◆ Given text:
--- start ---
Norman Jay Ornstein (; born October 14, 1948) is an American political scientist and an Emeritus scholar at the American Enterprise Institute (AEI), a Washington, D.C. conservative think tank. He is the co-author (along with Thomas E. Mann) of It's Even Worse Than It Looks: How the American Constitutional System Collided With the New Politics of Extremism.

Biography 
Norman Jay Ornstein was born in Grand Rapids, Minnesota on October 14, 1948. His father was a traveling salesman, and the family spent much of Norman's childhood in Canada. He was a child prodigy, graduated from high school when he was fourteen and from college when he was eighteen. He received his BA from the University of Minnesota, and subsequently, received a Ph.D. in political science from the University of Michigan in 1974. By the mid-1970s, he had become a professor of political science at Catholic University in Washington, D.C. and was establishing a reputation as an expert on the United States Congress.

Ornstein studies American politics and is a frequent contributor to The Washington Post and many magazines, such as The Atlantic and the National Journal. He wrote a weekly column for Roll Call from 1993 until April 10, 2013, and was co-director, along with Thomas E. Mann, of the AEI-Brookings Election Reform Project. He helped draft key parts of the Bipartisan Campaign Reform Act of 2002, also known as the McCain-Feingold Act. Ornstein is a registered Democrat, but considers himself a centrist, and has voted for individuals from both parties.
--- end ---
◆ Your tasks:
- A) According to the passage about Norman Ornstein, until what date did he write his weekly column for Roll Call?
- B) Extend the passage about Norman Ornstein by a short paragraph that picks up after its final sentence.
The listing that follows has no connection to the passage about Norman Ornstein.

◆ Material:
--- start ---
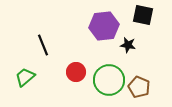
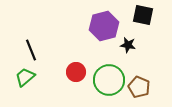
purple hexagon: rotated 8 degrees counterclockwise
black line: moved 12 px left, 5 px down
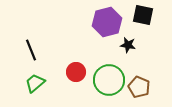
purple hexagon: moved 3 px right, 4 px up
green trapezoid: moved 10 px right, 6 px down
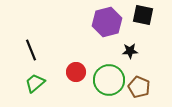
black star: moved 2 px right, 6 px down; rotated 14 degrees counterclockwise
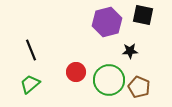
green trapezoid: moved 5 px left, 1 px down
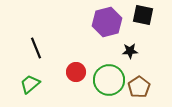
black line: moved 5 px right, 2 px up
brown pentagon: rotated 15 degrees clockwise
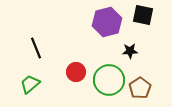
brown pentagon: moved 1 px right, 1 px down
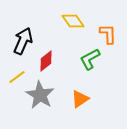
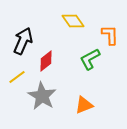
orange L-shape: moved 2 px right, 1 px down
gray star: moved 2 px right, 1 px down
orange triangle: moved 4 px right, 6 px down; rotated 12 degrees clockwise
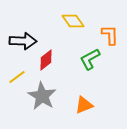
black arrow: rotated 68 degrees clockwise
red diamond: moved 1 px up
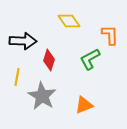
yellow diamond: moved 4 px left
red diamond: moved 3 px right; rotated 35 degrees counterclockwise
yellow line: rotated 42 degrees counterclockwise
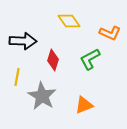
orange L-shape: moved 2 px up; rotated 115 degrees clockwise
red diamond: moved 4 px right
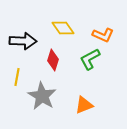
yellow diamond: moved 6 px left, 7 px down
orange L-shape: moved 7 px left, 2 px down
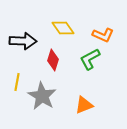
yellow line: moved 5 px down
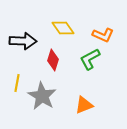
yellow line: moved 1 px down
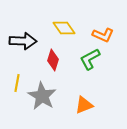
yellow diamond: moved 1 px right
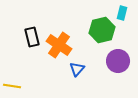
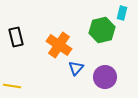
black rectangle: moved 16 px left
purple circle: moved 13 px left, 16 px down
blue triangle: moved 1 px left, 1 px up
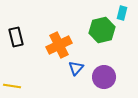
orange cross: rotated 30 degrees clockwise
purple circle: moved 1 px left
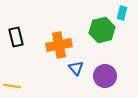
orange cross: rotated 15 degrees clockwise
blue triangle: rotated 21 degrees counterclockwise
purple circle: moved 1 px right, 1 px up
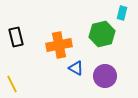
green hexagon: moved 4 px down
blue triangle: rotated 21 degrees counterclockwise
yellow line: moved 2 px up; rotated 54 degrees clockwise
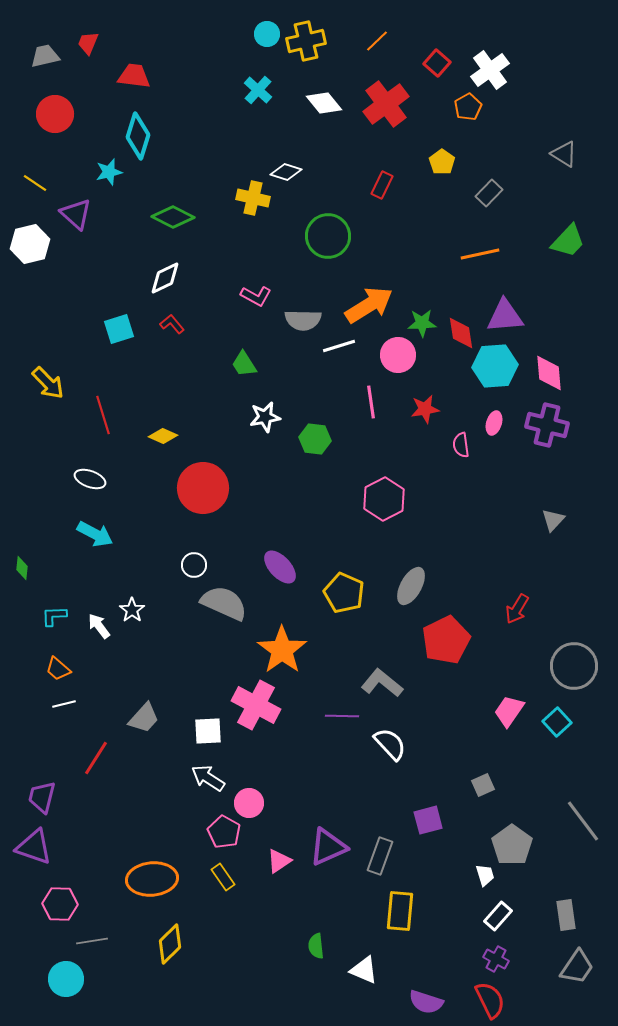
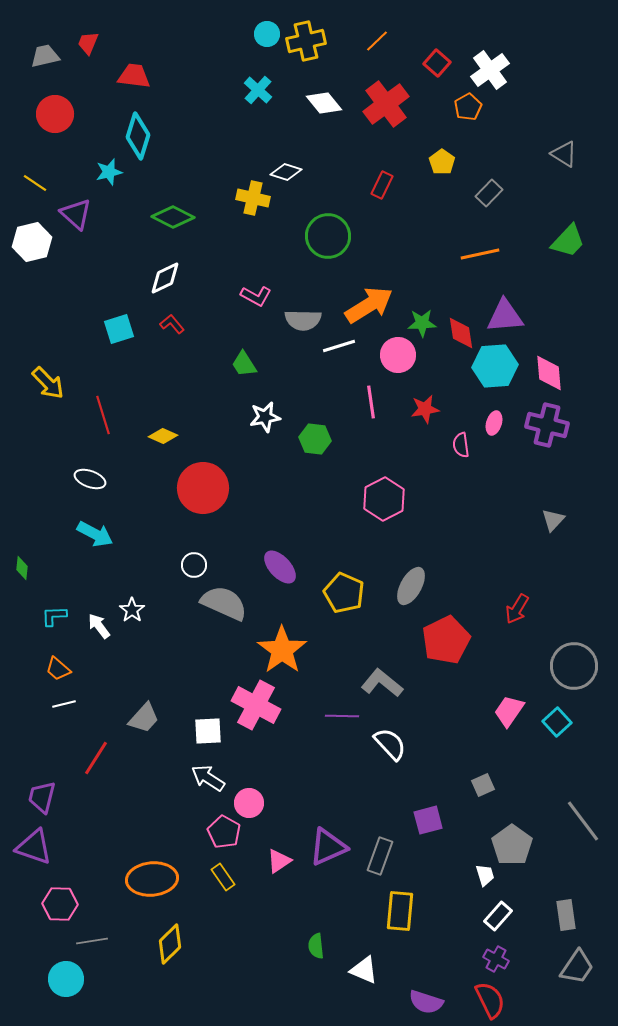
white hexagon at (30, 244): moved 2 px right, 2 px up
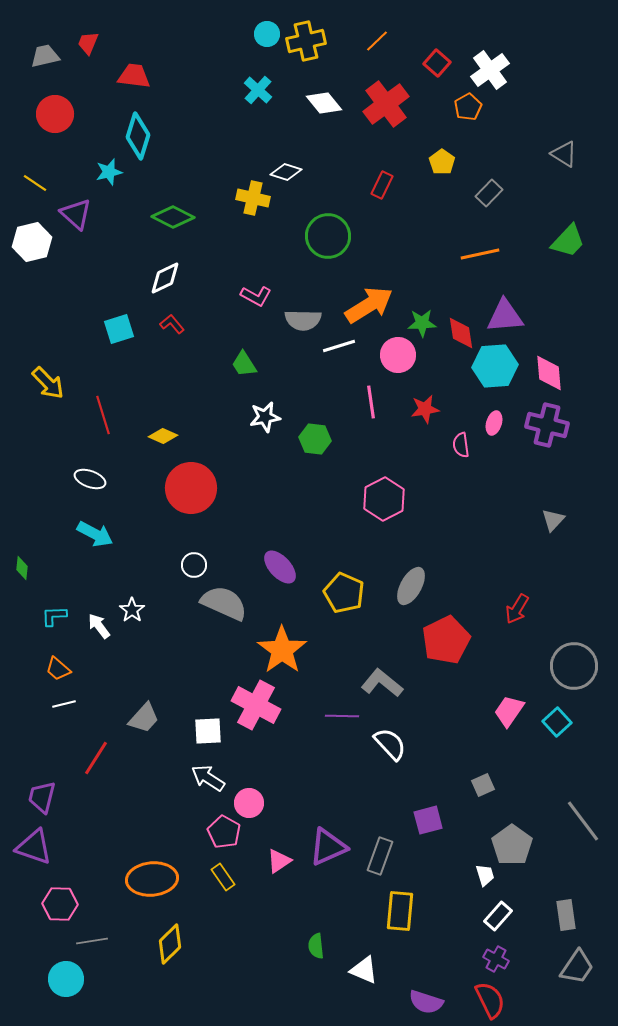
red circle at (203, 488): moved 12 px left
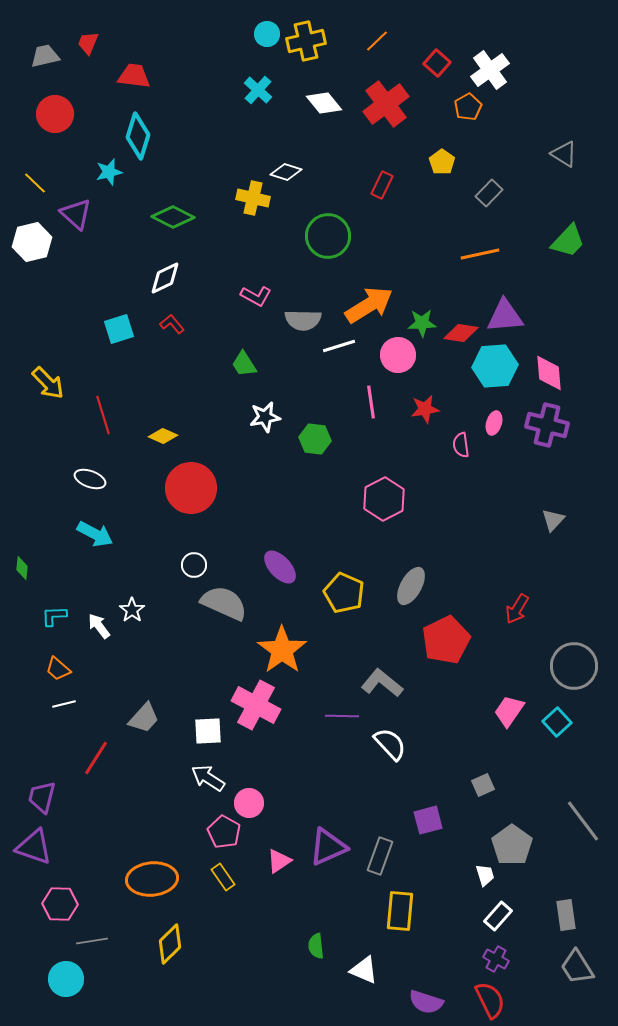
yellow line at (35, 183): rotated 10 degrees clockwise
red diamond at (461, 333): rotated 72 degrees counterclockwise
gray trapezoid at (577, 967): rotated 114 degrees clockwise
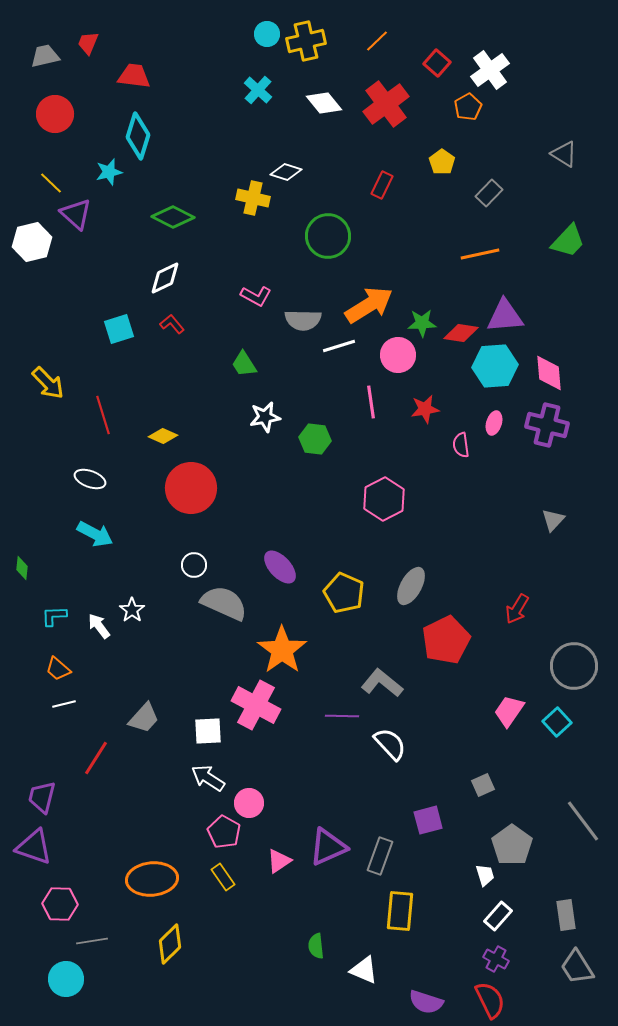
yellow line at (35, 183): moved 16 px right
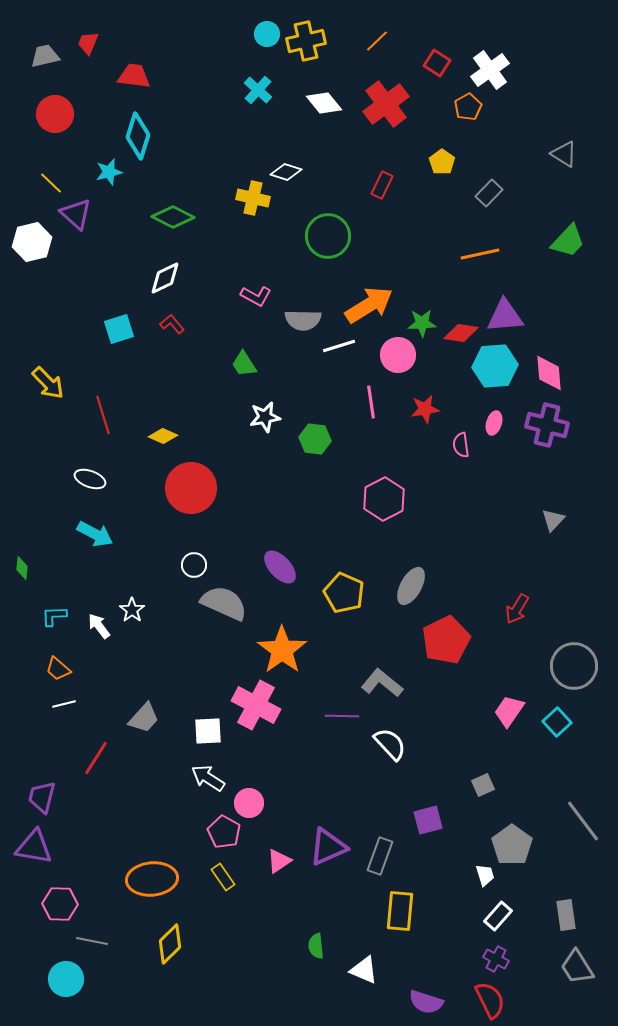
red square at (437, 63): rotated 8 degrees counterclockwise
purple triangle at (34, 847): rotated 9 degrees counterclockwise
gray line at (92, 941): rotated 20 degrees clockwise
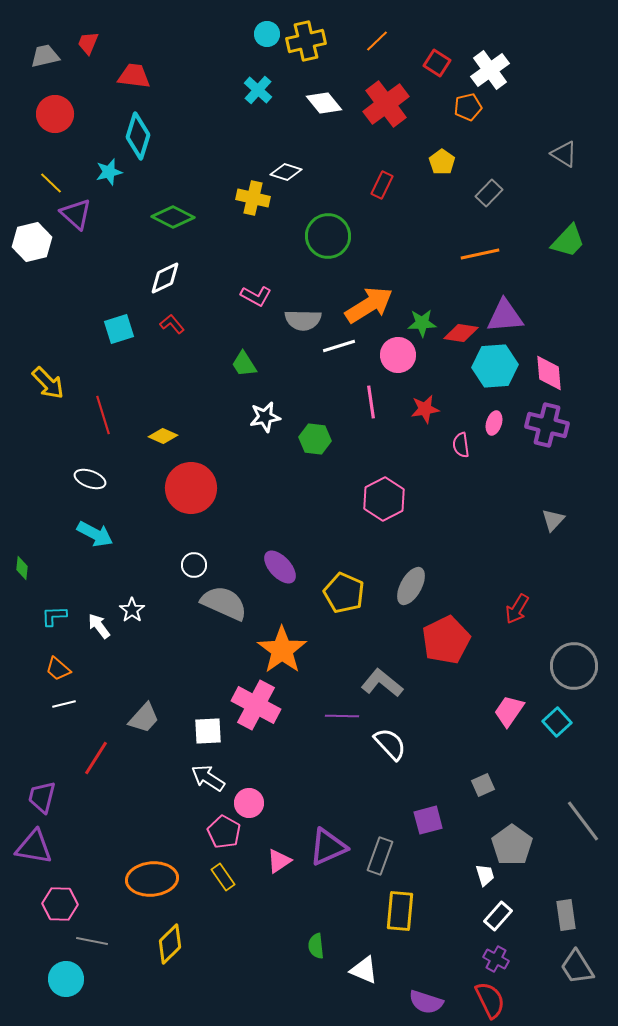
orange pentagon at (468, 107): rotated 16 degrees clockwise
--- end ---
◆ Answers given:
- A) April 10, 2013.

- B)
Ornstein is a member of the advisory board of the Future of American Democracy Foundation, a nonprofit, nonpartisan foundation in partnership with Yale University Press and the Yale Center for International and Area Studies "dedicated to research and education aimed at renewing and sustaining the historic vision of American democracy". He also served on the advisory board of the Institute for Law and Politics at the University of Minnesota Law School. Ornstein is also a member of the board of directors of the nonpartisan election reform group Why Tuesday?. He is on the advisory council of the cross-partisan grassroots campaign Represent.Us, where he served as a  consultant in the crafting of the American Anti-Corruption Act.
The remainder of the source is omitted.